Imperfect competition
In economic theory, imperfect competition is a type of market structure showing some but not all features of competitive markets.[1]
Forms of imperfect competition include:
- Monopolistic competition: A situation in which many firms with slightly different products compete. Production costs are above what may be achieved by perfectly competitive firms, but society benefits from the product differentiation.
- Monopoly: A firm with no competitors in its industry. A monopoly firm produces less output, has higher costs, and sells its output for a higher price than it would if constrained by competition. These negative outcomes usually generate government regulation.
- Oligopoly: An industry with only a few firms. If they collude, they form a cartel to reduce output and drive up profits the way a monopoly does.
- Duopoly: A special form of Oligopoly, with only two firms in an industry.
- Monopsony: A market with a single buyer and many sellers.

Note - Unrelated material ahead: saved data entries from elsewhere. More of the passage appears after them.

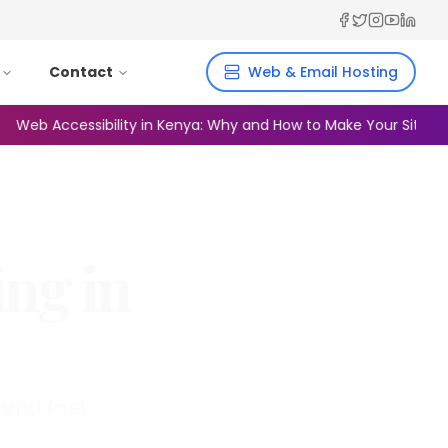
Facebook
Twitter
Instagra
YouTub
Linked
Contact
Web & Email Hosting
b Accessibility in Kenya: Why and How to Make Your Site Inclusi
ing in
and fast.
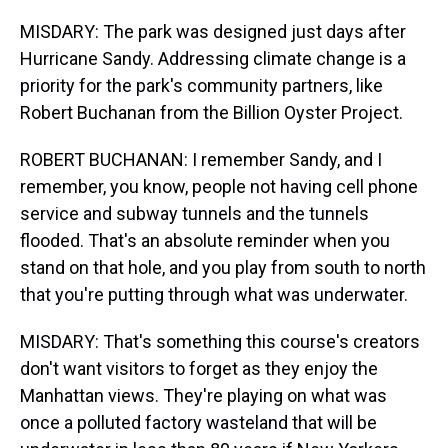
MISDARY: The park was designed just days after
Hurricane Sandy. Addressing climate change is a
priority for the park's community partners, like
Robert Buchanan from the Billion Oyster Project.
ROBERT BUCHANAN: I remember Sandy, and I
remember, you know, people not having cell phone
service and subway tunnels and the tunnels
flooded. That's an absolute reminder when you
stand on that hole, and you play from south to north
that you're putting through what was underwater.
MISDARY: That's something this course's creators
don't want visitors to forget as they enjoy the
Manhattan views. They're playing on what was
once a polluted factory wasteland that will be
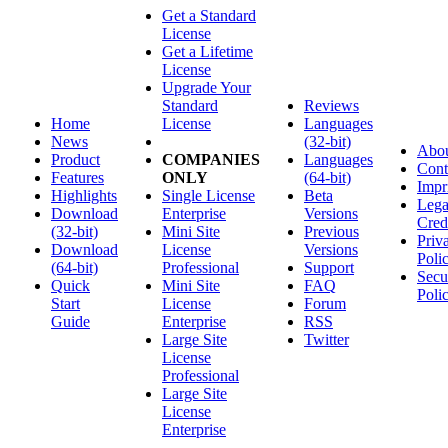
Get a Standard
License
Get a Lifetime
License
Upgrade Your
Standard
Reviews
Home
License
Languages
News
(32-bit)
Abo
Product
COMPANIES
Languages
Cont
Features
ONLY
(64-bit)
Impr
Highlights
Single License
Beta
Lega
Download
Enterprise
Versions
Cred
(32-bit)
Mini Site
Previous
Priv
Download
License
Versions
Poli
(64-bit)
Professional
Support
Secu
Quick
Mini Site
FAQ
Poli
Start
License
Forum
Guide
Enterprise
RSS
Large Site
Twitter
License
Professional
Large Site
License
Enterprise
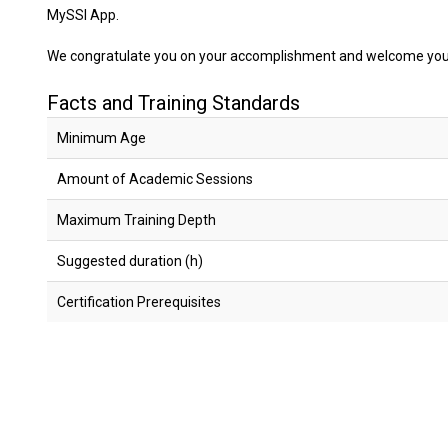
MySSI App.
We congratulate you on your accomplishment and welcome you t
Facts and Training Standards
Minimum Age
Amount of Academic Sessions
Maximum Training Depth
Suggested duration (h)
Certification Prerequisites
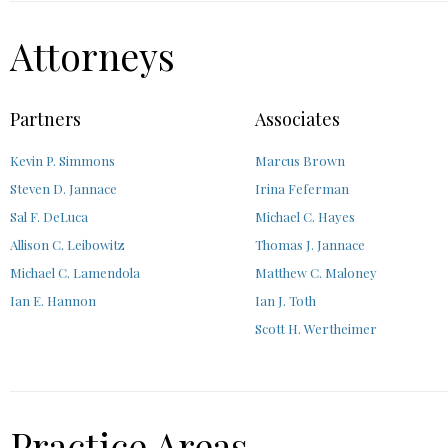
Attorneys
Partners
Associates
Kevin P. Simmons
Marcus Brown
Steven D. Jannace
Irina Feferman
Sal F. DeLuca
Michael C. Hayes
Allison C. Leibowitz
Thomas J. Jannace
Michael C. Lamendola
Matthew C. Maloney
Ian E. Hannon
Ian J. Toth
Scott H. Wertheimer
Practice Areas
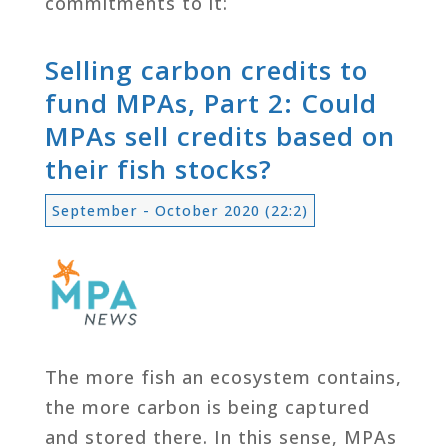
commitments to it:
Selling carbon credits to
fund MPAs, Part 2: Could
MPAs sell credits based on
their fish stocks?
September - October 2020 (22:2)
The more fish an ecosystem contains,
the more carbon is being captured
and stored there. In this sense, MPAs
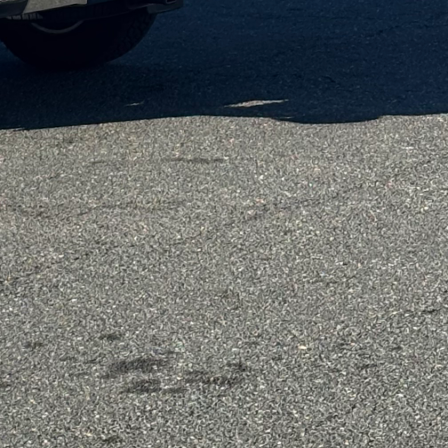
bulbs is a simple yet
umes significantly less
ons. Moreover,
ze energy usage by
 natural daylight
modeling. Implementing
howerheads can make a
nefit the environment
nd finishes that are
 the release of harmful
r zero-VOC paints, you
t are both vibrant and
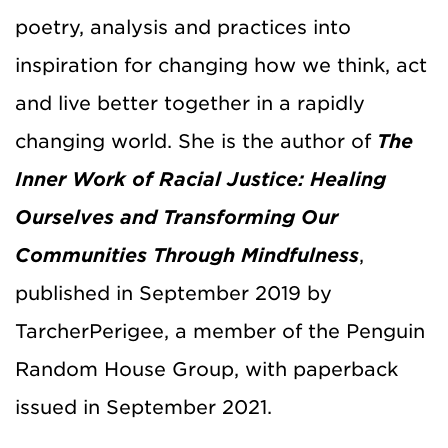
poetry, analysis and practices into
inspiration for changing how we think, act
and live better together in a rapidly
changing world. She is the author of
The
Inner Work of Racial Justice: Healing
Ourselves and Transforming Our
Communities Through Mindfulness
,
published in September 2019 by
TarcherPerigee, a member of the Penguin
Random House Group, with paperback
issued in September 2021.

- Oligopsony: A market with a few buyers and many sellers.
References
- ↑ O'Sullivan, Arthur; Sheffrin, Steven M. (2003). Economics: Principles in Action. Upper Saddle River, New Jersey 07458: Pearson Prentice Hall. p. 153. ISBN 0-13-063085-3.
Other references
- Massimiliano Vatiero (2009), "An Institutionalist Explanation of Market Dominances". World Competition. Law and Economics Review, 32(2):221-6.